Monday, June 25, 2018

606 - Plain as Day

Spirituality Column #606
June 26, 2018
Common Christianity / Uncommon Commentary

Plain as Day

By Bob Walters

"The Christian ideal has not been tried and found wanting.  It has been found difficult and left untried." - G.K. Chesterton, Orthodoxy, 1908

The sincere mainline Protestant minister presiding over the huge, recent funeral spoke eloquently of the deep, comforting love of God that sustains us in our grief.

At a beautiful lakeside wedding – unsheltered outdoors at the edge of a pure forest by a pristine beach with ominous, awesome storm clouds rolling along the fog-dotted Great Lake – the hired officiant spoke with surety to the small assembly of the great love that exists and its power to hold us joyously closer to all things around us.

Yet … never at the funeral did the minister assert the truth that the great Godly love of which she spoke is known to humanity only because it is embodied in Jesus Christ.  Never at the wedding – rich with love and atmosphere and the magnificence of God’s Creation – was God’s love mentioned or the name of Jesus uttered.

And yet surely, God was in every heart; Jesus not far from anyone’s mind.

Current secular, cultural evidence and polling suggest the “nones” – those with no religious affiliation – are ascendant.  Christianity is fading and secularism is the new normal.  Plainly, all popular roads these days seem to lead away from the heart of Jesus and into the great maw of worldly humanism.  Jesus Christ says “I am the way and the truth and the life; No one comes to the father except through me” (John 14:6).  Modern society, instead, says either, “I decide my own truth,” or “There is no truth.”

And yet, God and Jesus – and the Holy Spirit – absolutely illuminate in our hearts the sense of occasion, warmth, relationship, and cosmic yearning for a glimpse at that mysterious “greater thing” – God in all His glory – so plainly right in front of us.  Our hearts know it, but our minds refuse to name it and even preachers refuse to say it.

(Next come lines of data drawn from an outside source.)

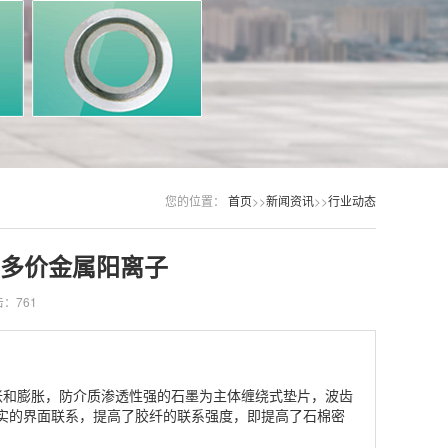
您的位置：
首页
>>
新闻资讯
>>
行业动态
多价金属阳离子
：761
和膨胀，防介质渗透性强的石墨为主体缠绕式垫片，波齿
实的界面联系，提高了胶纤的联系强度，即提高了石棉密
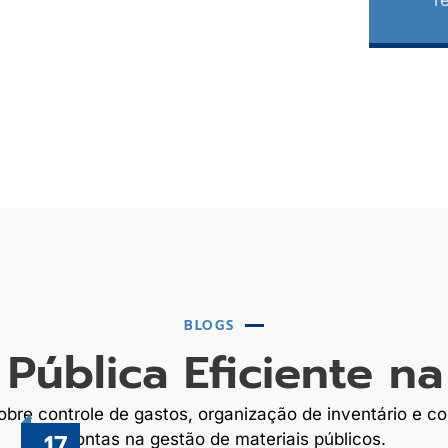
BLOGS
Pública Eficiente na
re controle de gastos, organização de inventário e co
17
Contas na gestão de materiais públicos.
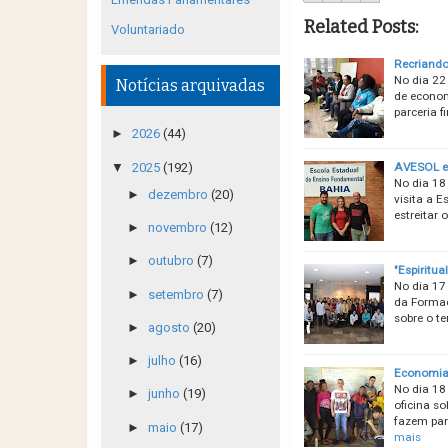
Related Posts:
Voluntariado
Recriando
No dia 22
Notícias arquivadas
de econom
parceria f
►
2026
(44)
▼
2025
(192)
AVESOL e 
No dia 18
►
dezembro
(20)
visita a 
estreitar 
►
novembro
(12)
►
outubro
(7)
"Espiritu
No dia 17
►
setembro
(7)
da Formaç
sobre o t
►
agosto
(20)
►
julho
(16)
Economia 
No dia 18
►
junho
(19)
oficina s
fazem par
►
maio
(17)
mais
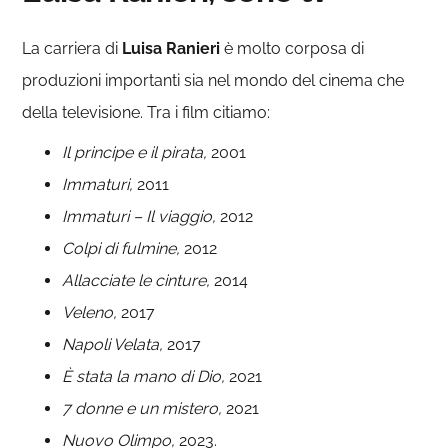
La carriera di
Luisa Ranieri
è molto corposa di
produzioni importanti sia nel mondo del cinema che
della televisione. Tra i film citiamo:
Il principe e il pirata,
2001
Immaturi,
2011
Immaturi – Il viaggio,
2012
Colpi di fulmine,
2012
Allacciate le cinture,
2014
Veleno,
2017
Napoli Velata,
2017
È stata la mano di Dio,
2021
7 donne e un mistero,
2021
Nuovo Olimpo,
2023.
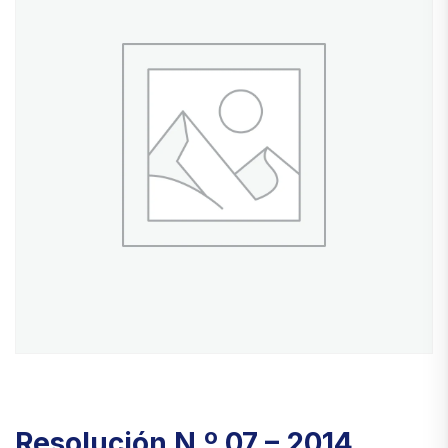
Resolución N.º 07 – 2014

I think of those among us whose souls in their moments of greatest grief and greatest joy are left with a pain they cannot assuage or a hope they cannot explain.  Christ is plainly that comfort and that truth, available to all, but we are unwilling to believe.  Chesterton (above) grasps the difficulty of grasping the obvious: our perfect companion in this imperfect, fallen world is the perfect person of Jesus.  Our challenge, “our mission if we choose to accept it,” is to put in the work necessary to connect that famous “God shaped hole in our hearts” to an assured reality of Christ in our minds.

What’s hard about it?  Faith is what’s hard about it.  Lots of theology and religion professors have put in years of work understanding church and scripture with no faith in the truth of any of it.  It’s merely an academic exercise in anthropology and psychology.

When everyone around you is convinced “God wouldn’t allow this” and every cultural institution and cause defines a god – actually an idol – to fit their worldly needs, of course these great moments of faith are going to fall short of the Glory of God.

Jesus is what makes those moments happen, and to me it is as plain as day.